Na pacata cidade de Haro, no norte da Espanha, o vinho não é apenas uma bebida apreciada à mesa. Todo ano, ele se torna protagonista de uma celebração única e, no mínimo, curiosa: a Batalla del Vino, ou Batalha do Vinho, em Haro.
A festa acontece sempre no dia 29 de junho e transforma La Rioja, região famosa por seus vinhedos, em um verdadeiro mar de roupas brancas tingidas de roxo. Durante algumas horas, moradores e visitantes se enfrentam com baldes, pistolas d’água e garrafas, tudo cheio de vinho tinto.
Uma tradição com raízes históricas
O evento começou como uma procissão religiosa até a Hermandad de San Felices, uma pequena ermida que fica no alto de um penhasco. Originalmente, a data marcava homenagens ao santo padroeiro de Haro, mas ao longo dos séculos foi ganhando um tom mais festivo — e bem molhado.

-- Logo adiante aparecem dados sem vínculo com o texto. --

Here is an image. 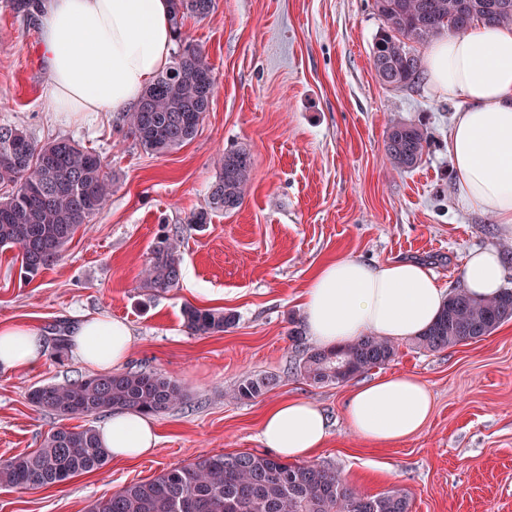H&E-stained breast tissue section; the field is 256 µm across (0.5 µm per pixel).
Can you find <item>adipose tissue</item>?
Listing matches in <instances>:
<instances>
[{"label":"adipose tissue","instance_id":"obj_1","mask_svg":"<svg viewBox=\"0 0 512 512\" xmlns=\"http://www.w3.org/2000/svg\"><path fill=\"white\" fill-rule=\"evenodd\" d=\"M40 43L45 56L48 109L77 119L128 112L170 63L174 45L171 0H42ZM429 85L460 102L448 133V154L459 199L491 215L512 235V25L473 24L434 40L424 53ZM512 277V260L495 246L471 251L461 286L491 298ZM309 336L331 348L372 334L391 340L419 336L436 319L446 290L415 260L369 265L350 257L322 263L300 295ZM133 342L122 320L83 317L73 332L82 364L103 372L120 368ZM46 347L38 330L0 325V367L33 369ZM433 413L419 378L397 374L366 382L347 401L344 418L362 440L381 446L422 432ZM104 448L133 459L155 451L153 421L114 412L99 430ZM329 436L327 418L307 399L291 398L264 413L261 438L283 458H310Z\"/></svg>","mask_w":512,"mask_h":512}]
</instances>
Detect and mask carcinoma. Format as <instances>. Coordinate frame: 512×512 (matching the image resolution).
I'll return each instance as SVG.
<instances>
[{"instance_id":"1","label":"carcinoma","mask_w":512,"mask_h":512,"mask_svg":"<svg viewBox=\"0 0 512 512\" xmlns=\"http://www.w3.org/2000/svg\"><path fill=\"white\" fill-rule=\"evenodd\" d=\"M178 50L172 66L143 92L138 106L123 113L128 133L143 150L163 155L192 140L217 91L213 68L203 50L187 41L180 20L203 19L214 0H171ZM383 27L372 48L379 81L395 89L415 86L421 62L414 44L443 32L461 34L473 23L512 24V0H374ZM40 0H14V9L37 21ZM423 131L402 121L392 123L385 155L394 168L406 170L422 160ZM219 175L210 187L208 208L194 212L191 224H207L210 215L239 208L252 179L253 161L244 147L224 152ZM112 192V177L102 157L69 138L40 144L25 130L0 126V248L21 253L27 281L60 261L66 244L98 213ZM182 253L166 235L155 243L143 271L150 288L179 286ZM185 327L196 336L222 333L236 315L222 309H183ZM512 320V288L491 299H477L455 289L434 323L415 339L417 347L443 350L494 332ZM398 354L389 340L364 335L331 349L309 348L300 375L312 384H344ZM271 377L246 378L232 396L240 402L260 397ZM177 380L155 371H119L50 383L29 391L36 408L62 420L97 417L113 410L156 415L180 404ZM109 454L95 426L60 425L42 447L0 462V487L49 489L70 478L102 469ZM90 512H410L399 492L359 495L336 471L315 463H290L248 452L216 453L128 484L99 499Z\"/></svg>"}]
</instances>
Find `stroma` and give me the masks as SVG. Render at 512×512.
Masks as SVG:
<instances>
[{
  "instance_id": "stroma-1",
  "label": "stroma",
  "mask_w": 512,
  "mask_h": 512,
  "mask_svg": "<svg viewBox=\"0 0 512 512\" xmlns=\"http://www.w3.org/2000/svg\"><path fill=\"white\" fill-rule=\"evenodd\" d=\"M382 25L374 0H216L208 17L184 16L182 31L205 52L218 89L193 140L151 155L117 113L79 122L47 112L39 31L0 0V124L42 144L74 139L104 158L112 178L103 208L32 282L19 275L18 249H0V324H33L47 346L40 367L0 371V460L41 448L59 424L28 402L29 390L91 375L72 350L53 347L79 316L129 323L125 370L170 376L185 394L154 415L152 456L112 459L50 489H0V512H88L127 484L207 455L268 454L262 415L288 398L324 411L330 435L312 460L353 491L401 492L411 512H512V320L440 351L399 340L393 361L342 385H315L297 370L313 345L291 338L305 326L297 296L321 263L418 260L452 287L470 249L491 244L512 257V236L455 192L448 131L457 103L424 80L407 89L378 80L372 46ZM394 121L427 137L421 163L408 171L385 157ZM239 147L254 160L241 207L190 224L207 206L218 157ZM164 234L179 237L182 278L157 292L141 271ZM215 296L236 314L235 326L191 334L184 306L208 308ZM400 373L427 385L432 418L413 438L370 445L346 427L345 402L359 384ZM266 376L274 384L258 399H231L242 379Z\"/></svg>"
}]
</instances>
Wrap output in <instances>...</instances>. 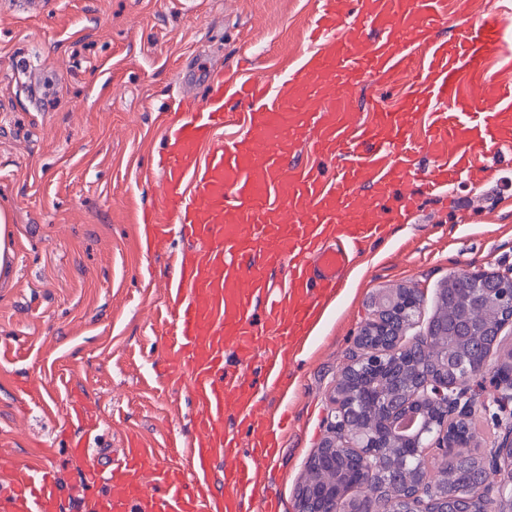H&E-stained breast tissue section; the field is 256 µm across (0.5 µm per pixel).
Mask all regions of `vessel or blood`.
I'll use <instances>...</instances> for the list:
<instances>
[{
  "instance_id": "b4317fda",
  "label": "vessel or blood",
  "mask_w": 512,
  "mask_h": 512,
  "mask_svg": "<svg viewBox=\"0 0 512 512\" xmlns=\"http://www.w3.org/2000/svg\"><path fill=\"white\" fill-rule=\"evenodd\" d=\"M512 27V0L455 22L445 0H317L307 48L278 82L204 67L188 74L208 97L166 115L157 162L163 208L144 209V252L162 251L171 226L187 248L167 286L173 368H184L196 435L176 462L158 463L136 439L124 448L78 441L87 488L79 512H280L259 496L261 465L281 445V419L262 410L244 374L260 359L279 385L362 246L418 213V195H441L512 144V87L484 78L493 47ZM409 84L400 111L363 115L354 82ZM244 105L243 134L213 146L228 102ZM312 148L313 161L297 158ZM433 166L417 172L416 152ZM289 263L278 286L268 275ZM234 351L239 371L224 368ZM234 409L247 439L227 431ZM224 460V491L213 483ZM0 453V512H64L53 463Z\"/></svg>"
}]
</instances>
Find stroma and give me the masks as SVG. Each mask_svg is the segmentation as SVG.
<instances>
[{
    "label": "stroma",
    "mask_w": 512,
    "mask_h": 512,
    "mask_svg": "<svg viewBox=\"0 0 512 512\" xmlns=\"http://www.w3.org/2000/svg\"><path fill=\"white\" fill-rule=\"evenodd\" d=\"M313 2L38 0L25 12L0 0V208L15 258L0 280V448L23 465L54 453L67 495L81 494L86 470L65 451L87 432L74 393L110 447L132 431L156 448L194 435L188 379L167 370L166 286L182 241L162 256L137 242L141 207L160 201L140 178L162 146L156 114L201 65L229 72L247 53L276 78L288 42L306 46L288 12L311 15ZM449 194L422 198L416 220L367 246L289 362L287 390L267 397L288 418L264 465L282 512H298L372 300L416 287L429 316L451 274L512 265V150Z\"/></svg>",
    "instance_id": "obj_1"
}]
</instances>
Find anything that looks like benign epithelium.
Masks as SVG:
<instances>
[{
	"label": "benign epithelium",
	"instance_id": "obj_1",
	"mask_svg": "<svg viewBox=\"0 0 512 512\" xmlns=\"http://www.w3.org/2000/svg\"><path fill=\"white\" fill-rule=\"evenodd\" d=\"M423 292L378 297L332 393L328 435L307 461L299 512H512V422L483 455L459 440L485 406L473 378L499 363L490 383L512 402V266L448 277L421 322ZM379 489L361 490L373 477Z\"/></svg>",
	"mask_w": 512,
	"mask_h": 512
}]
</instances>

Há quem diga que a origem da batalha remonta ao século VI, quando peregrinos subiam ao local sagrado e acabavam participando de celebrações que envolviam “batismos de vinho”. Mas outra versão conta que a prática começou após uma antiga disputa de fronteiras com a cidade vizinha de Miranda de Ebro, em que moradores dos dois lados jogavam vinho uns nos outros para marcar território.
Seja qual for a explicação verdadeira, o fato é que a Batalla del vino em Haro virou um símbolo da cultura local e, hoje, atrai turistas do mundo inteiro.
Como funciona a Batalha do Vinho
O ritual tem horários bem definidos. Tudo começa às 7h30, quando o prefeito de Haro e a Irmandade de San Felices lideram uma caminhada até o alto do penhasco de Bilibio. Lá acontece uma missa ao ar livre, que antecede a parte mais animada do dia.
Após a cerimônia, um foguete sinaliza o início da batalha. Então, participantes vestindo roupas brancas e lenços vermelhos começam a se molhar com milhares de litros de vinho. Os tanques gigantes, cedidos pela prefeitura, contêm até 15 mil litros cada, totalizando aproximadamente 50 mil litros despejados a cada edição.
Mas o objetivo é simples, segundo as regras: deixar o vizinho o mais manchado de vinho possível — mais escuro até do que o Pendón de Haro, bandeira tradicional da cidade.
Apesar da aparência de desperdício, o vinho usado não tem valor comercial, sendo geralmente de qualidade inferior ou sobra de produção. Ao final, o líquido que escorre pelas encostas é absorvido pela terra ou levado pela chuva.
Entre tradição e celebração
Depois de algumas horas de “guerra” roxa, todos voltam ao centro histórico, na Plaza de la Paz. Ali acontecem desfiles com bandas, barracas de comidas típicas e, como manda a tradição espanhola, touradas e outras atrações culturais.
Muitos moradores aproveitam o dia para servir pratos regionais. Um dos mais populares é o caracoles, caracóis cozidos em molho de tomate e pimentão. Essa receita simples ajuda a recuperar as energias após a manhã intensa.
Com o tempo, a Batalha do Vinho em Haro ficou conhecida em muitos países. Até porque, publicações em redes sociais e agências de turismo que vendem pacotes com hospedagem e bebidas à vontade aumentaram muito a procura pelo festival em junho.
Para quem participa, a experiência mistura euforia com um forte senso de pertencimento. Muitos visitantes dizem que, por um dia, se sentem parte da comunidade local.
Uma festa que pede respeito
Apesar do clima descontraído, autoridades fazem questão de lembrar que a essência da celebração vai além de beber vinho. Segundo José Luis Pérez Pastor, ministro de cultura e turismo de La Rioja, o festival nasceu “com fé e amizade” e precisa continuar assim.
“Não queremos que isso vire apenas uma festa de consumo”, diz ele. “O importante é viver a tradição com respeito e autenticidade.”
Se você está pensando em viajar para a Espanha e busca algo realmente diferente, Haro pode ser o cenário de uma das experiências mais curiosas — e roxas — da sua vida. Mas, antes de colocar a roupa branca, prepare-se: ninguém sai seco da Batalha do Vinho.